Lenders also expect challenges with loan maturities in their portfolios; however, 57% indicate these challenges will be immaterial, with almost one-quarter indicating no challenges. Just 19% of lenders expect material challenges.

Figure 14: Expected changes to lender underwriting assumptions in 2023

Source: U.S. Lender Intentions Survey, CBRE Research, December 2022.

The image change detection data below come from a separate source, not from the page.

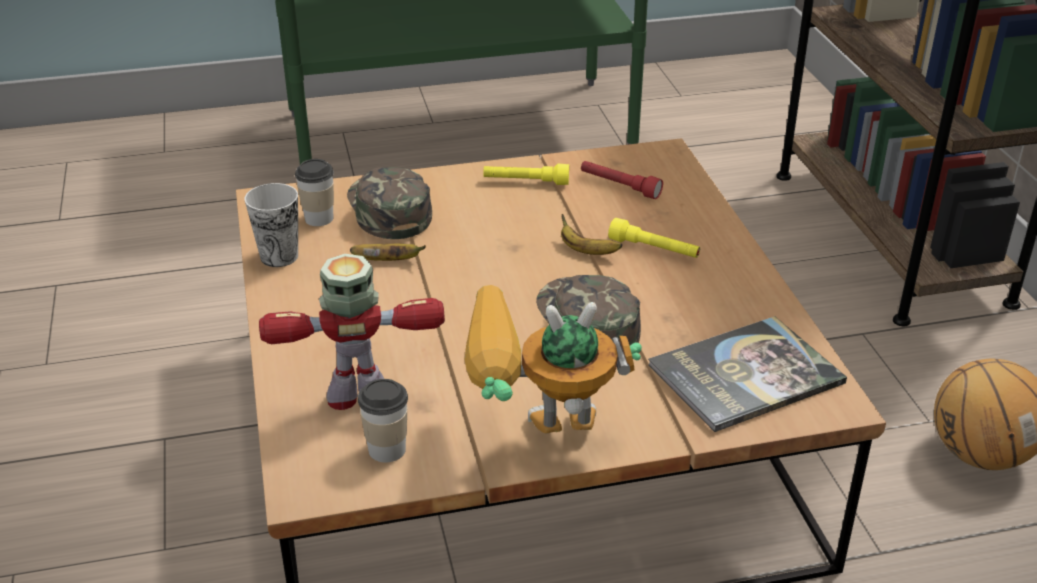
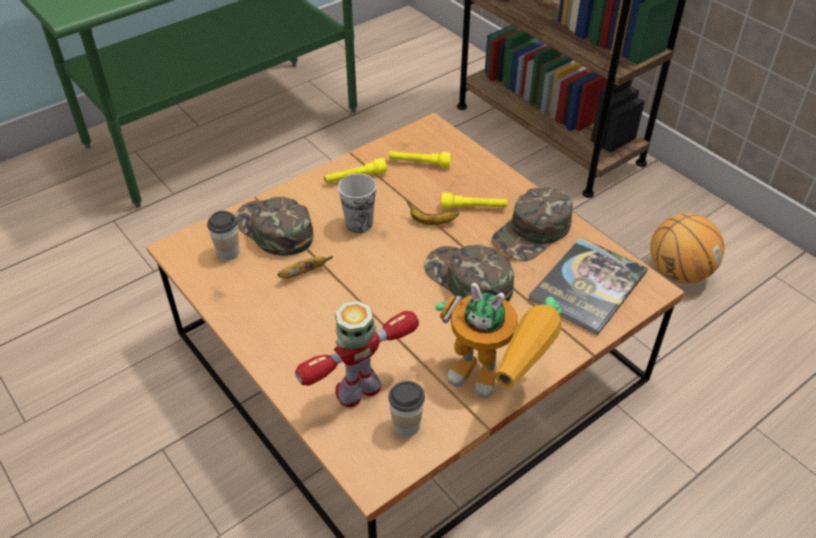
camera: 25 degrees left, 10 degrees up
(279, 256) = (221, 294): cup -> cup (359, 224)
(537, 439) = (496, 380): toy robot -> toy robot turned 120 degrees counterclockwise
(619, 186) = (419, 163): red flashlight -> yellow flashlight
(714, 296) = (532, 232): none -> green cap

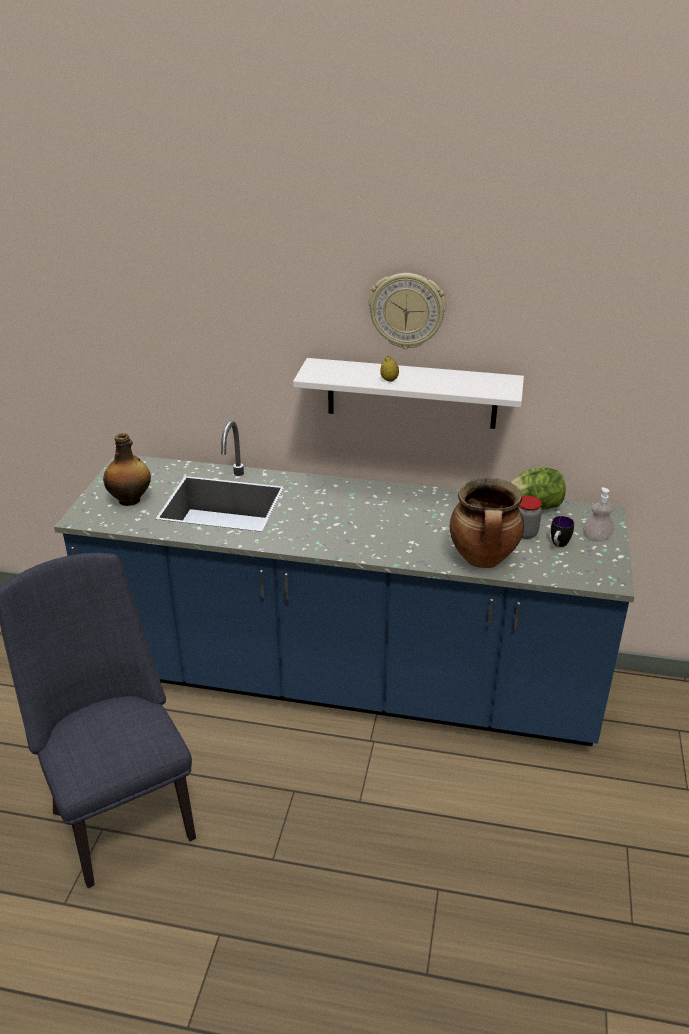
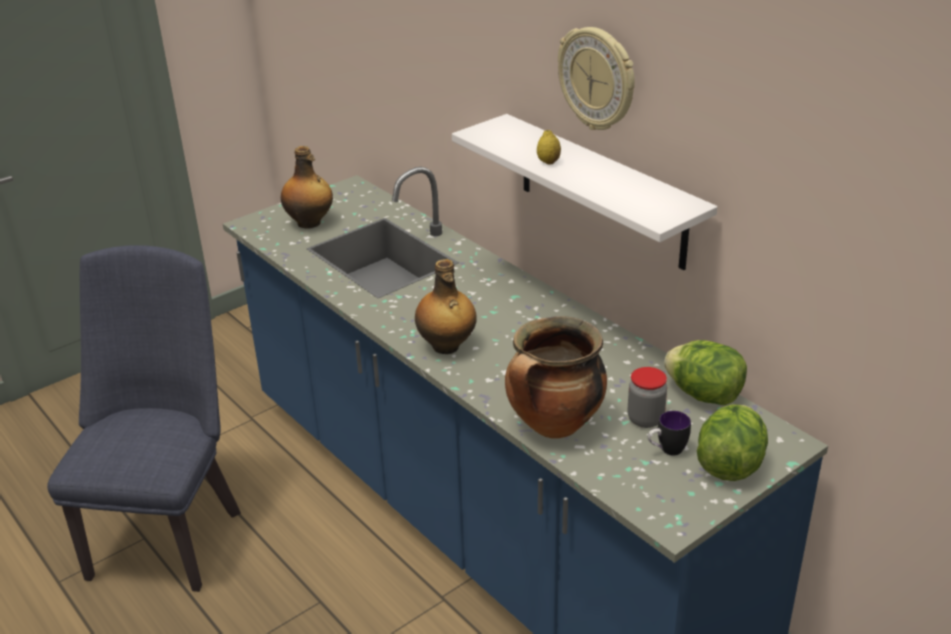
camera: 40 degrees right, 0 degrees up
(354, 542) = (446, 347): none -> bottle
(596, 538) = (729, 465): soap dispenser -> lettuce

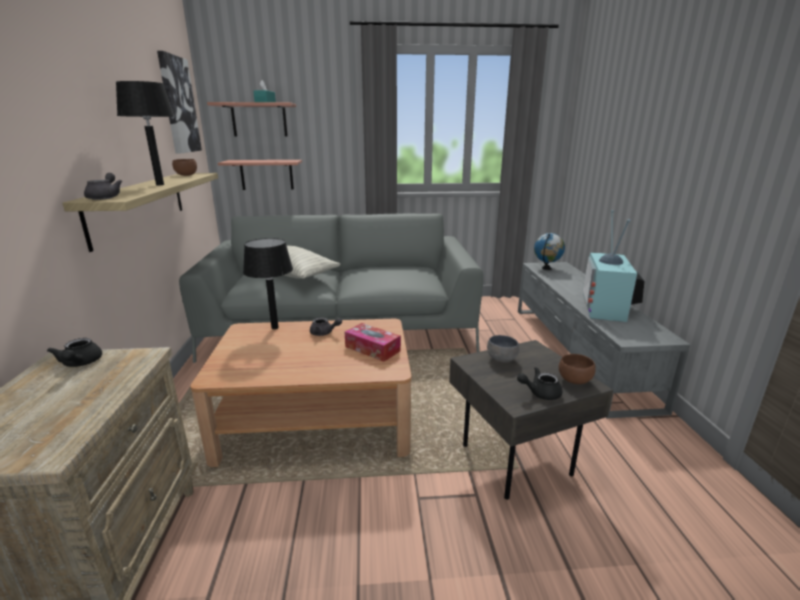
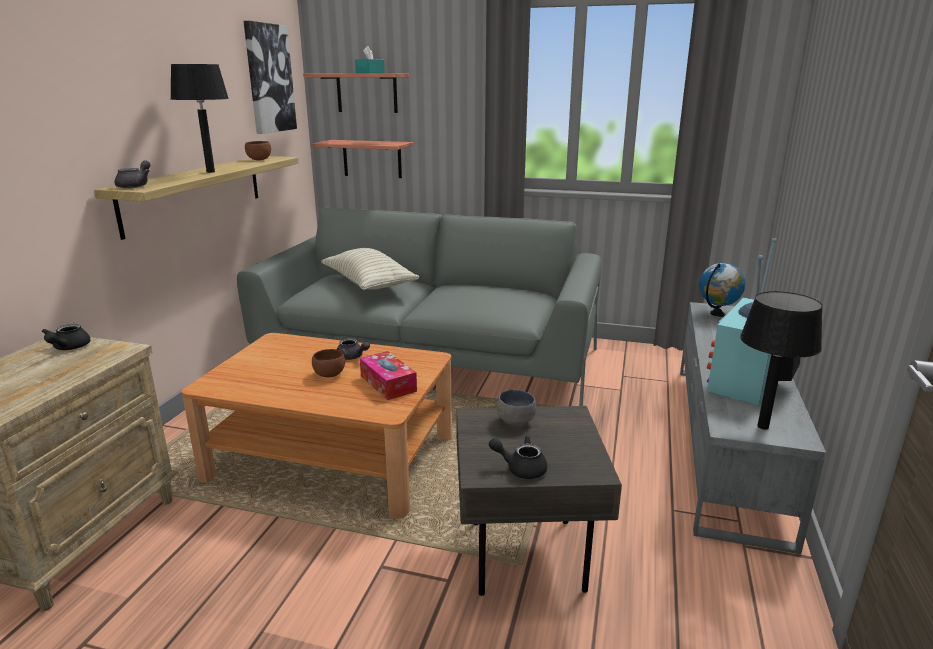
camera: 20 degrees right, 0 degrees up
(274, 328) = (306, 343): black table lamp -> black table lamp (762, 426)
(573, 381) = (579, 463): brown bowl -> brown bowl (328, 374)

Figure 15: Main areas for which lenders say pro forma underwriting assumptions will change in 2023

Source: U.S. Lender Intentions Survey, CBRE Research, December 2022.

Looking ahead

CBRE’s 2023 investor and lender intentions surveys indicate that capital markets will remain active this year. CBRE expects that economic uncertainty will continue to weigh on investment and lending activity in the first half of 2023 before a recovery takes hold in the second half. Three primary drivers will aid this recovery:

  • As of February 2023, CBRE expects the federal funds rate to reach a range of at least 4.75% to 5% this year. However, recent evidence of economic resilience, despite rapid rate hikes, makes additional monetary tightening more likely, with the federal funds rate potentially reaching as high as 5.25% to 5.5%.
  • Markets will be able to better assess the trajectory of the U.S. economy by midyear.
  • Assuming the Fed ends its rate-hiking cycle by midyear, borrowing costs should stabilize and even decrease as long-term rates begin to reflect slower economic activity.

CBRE expects that investment and lending activity will pick up in the second half of the year, but that full-year 2023 volumes will be 15% below those of 2022.